**AIM OF THE TASK**.
Each entry below needs to be transcribed verbatim; the images should not appear.
===== DATA SECTION
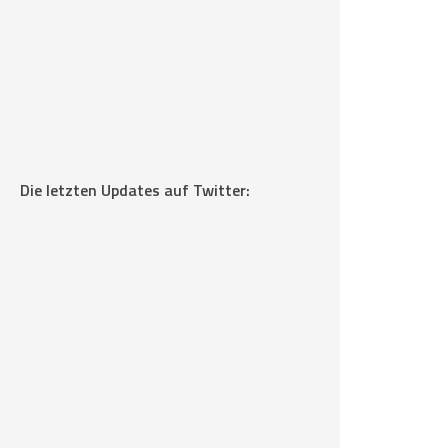
Die letzten Updates auf Twitter:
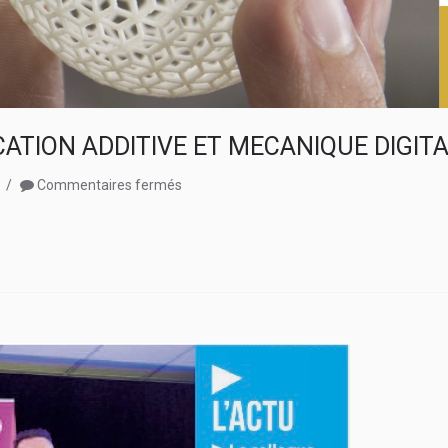
ATION ADDITIVE ET MECANIQUE DIGIT
sur
8
Commentaires fermés
JOURNEE
THEMATIQUE
FABRICATION
ADDITIVE
ET
MECANIQUE
DIGITALE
==========
**FINISHED TASK**.
Die letzten Updates auf Twitter:
ATION ADDITIVE ET MECANIQUE DIGIT
sur
8
Commentaires fermés
JOURNEE
THEMATIQUE
FABRICATION
ADDITIVE
ET
MECANIQUE
DIGITALE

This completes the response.